India report targets low-carbon infrastructureby Ben Roberts on Nov 18, 2010
A member of Parliament in India has released a report that seeks to assess the viability of low-carbon infrastructure projects.
Shri Suresh Prabhu, who is also chairman of the Council of Environment, Power and Water, launched ‘The India Infrastructure Report 2010: Infrastructure Development in a Low Carbon Economy’ to evaluate the legal, financial and social issues surrounding environmentally beneficial infrastructure that will complement the sub-continent’s thriving economy.
"We as a large country like India need to create infrastructure that is futuristically clean and green and will not create environmental issues for coming generations,” he said at the paper’s launch.
The IIR is a collaborative effort under the aegis of 3-i Network, a group of academics, technical and managerial experts and practitioners, managed by IDFC, Indian Institute of Management, Ahmedabad (IIM-A) and the Indian Institute of Technology, Kanpur (IIT-K). The paper, into its ninth year, aims to address a “central contemporary issue in infrastructure development”, according to the report’s call-for-papers tender.
India’s needs continuous infrastructure development to keep pace with its rapidly growing economy, which grew by 8.8% in the second quarter 2010, its best period since the end of 2007. But these developments have typically been carbon intensive, and the country is aiming to reduce emissions in line with pledges made by other major world economies.
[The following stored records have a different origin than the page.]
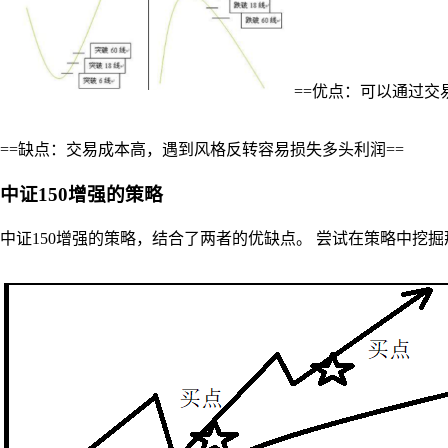
==优点：可以通过交
==缺点：交易成本高，遇到风格反转容易损失多头利润==
中证150增强的策略
中证150增强的策略，结合了两者的优缺点。 尝试在策略中挖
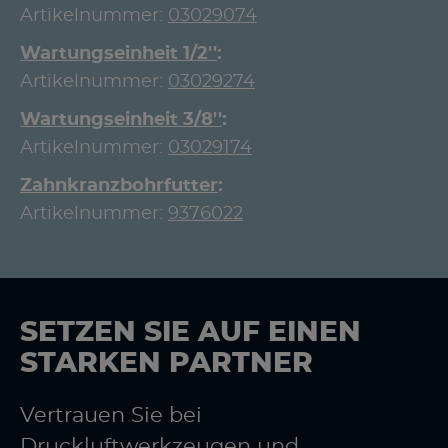
Artikelnummer:
03029074
Wartungseinheit 1/2''
Artikelnummer:
03029274
Wartungseinheit 3/8''
Artikelnummer:
03029174
Zahnkranzbohrfutter
Artikelnummer:
9376022
SETZEN SIE AUF EINEN
STARKEN PARTNER
Vertrauen Sie bei
Druckluftwerkzeugen und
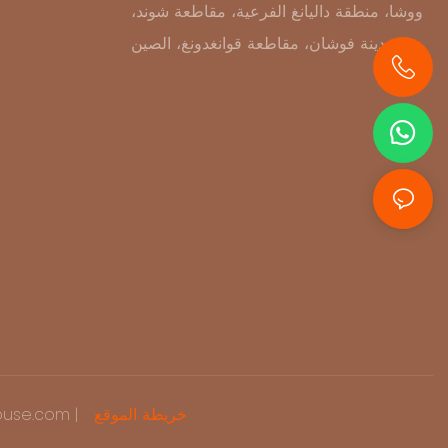
ووشا، منطقة داليانغ الفرعية، مقاطعة شوند،
مدينة فوشان، مقاطعة قوانغدونغ، الصين
+86 13631414627
خريطة الموقع
حقوق الطبع وال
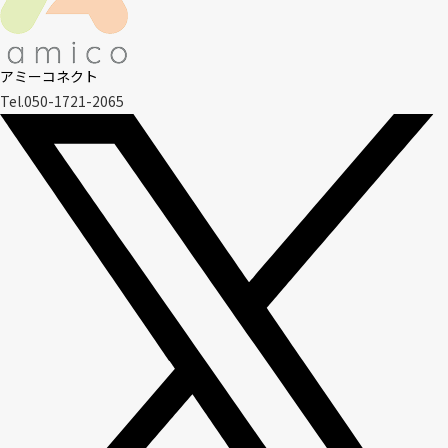
アミーコネクト
Tel.050-1721-2065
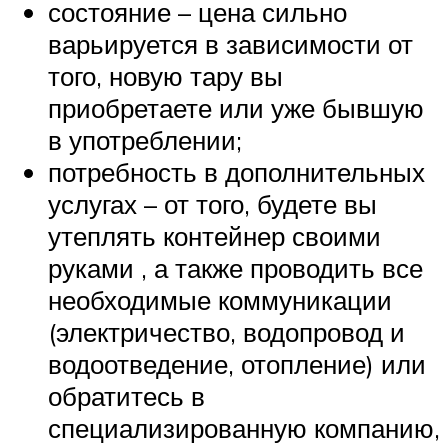
состояние – цена сильно
варьируется в зависимости от
того, новую тару вы
приобретаете или уже бывшую
в употреблении;
потребность в дополнительных
услугах – от того, будете вы
утеплять контейнер своими
руками , а также проводить все
необходимые коммуникации
(электричество, водопровод и
водоотведение, отопление) или
обратитесь в
специализированную компанию,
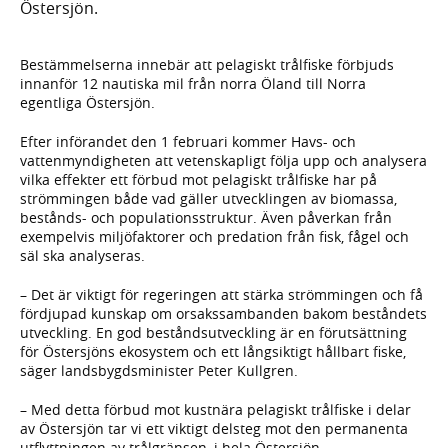
Östersjön.
Bestämmelserna innebär att pelagiskt trålfiske förbjuds
innanför 12 nautiska mil från norra Öland till Norra
egentliga Östersjön.
Efter införandet den 1 februari kommer Havs- och
vattenmyndigheten att vetenskapligt följa upp och analysera
vilka effekter ett förbud mot pelagiskt trålfiske har på
strömmingen både vad gäller utvecklingen av biomassa,
bestånds- och populationsstruktur. Även påverkan från
exempelvis miljöfaktorer och predation från fisk, fågel och
säl ska analyseras.
– Det är viktigt för regeringen att stärka strömmingen och få
fördjupad kunskap om orsakssambanden bakom beståndets
utveckling. En god beståndsutveckling är en förutsättning
för Östersjöns ekosystem och ett långsiktigt hållbart fiske,
säger landsbygdsminister Peter Kullgren.
– Med detta förbud mot kustnära pelagiskt trålfiske i delar
av Östersjön tar vi ett viktigt delsteg mot den permanenta
utflyttningen av trålgränsen, i hela Östersjön.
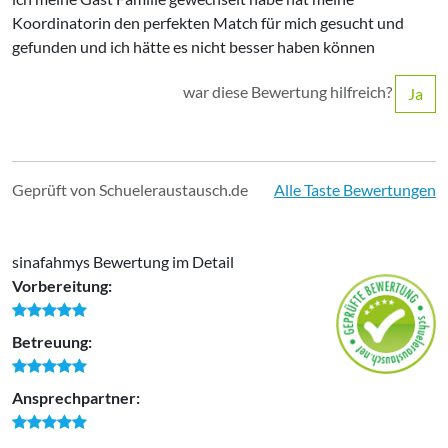
Koordinatorin den perfekten Match für mich gesucht und
gefunden und ich hätte es nicht besser haben können
war diese Bewertung hilfreich?
Ja
Geprüft von Schueleraustausch.de
Alle Taste Bewertungen
sinafahmys Bewertung im Detail
Vorbereitung:
Betreuung:
Ansprechpartner:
Technology and finance are central to low carbon interventions, which in turn require an enabling legal, regulatory and institutional framework, said Dr Rajiv Lall, chief executive and managing director of Infrastructure Development Finance Company, the project investor.
“India is at an early stage of infrastructure development, which provides a unique opportunity to achieve a low carbon growth path as we build our infrastructure,” he said. “We have an advantage compared with other countries that are locked into 'high carbon lifestyles' and we can learn from their experiences rather than replicate their models."
Last week, the country hosted a three-day visit from US president Barack Obama, who sought to strengthen economic ties between the two countries, among a number of political issues. This followed a visit in the summer by David Cameron, Britain’s prime minister.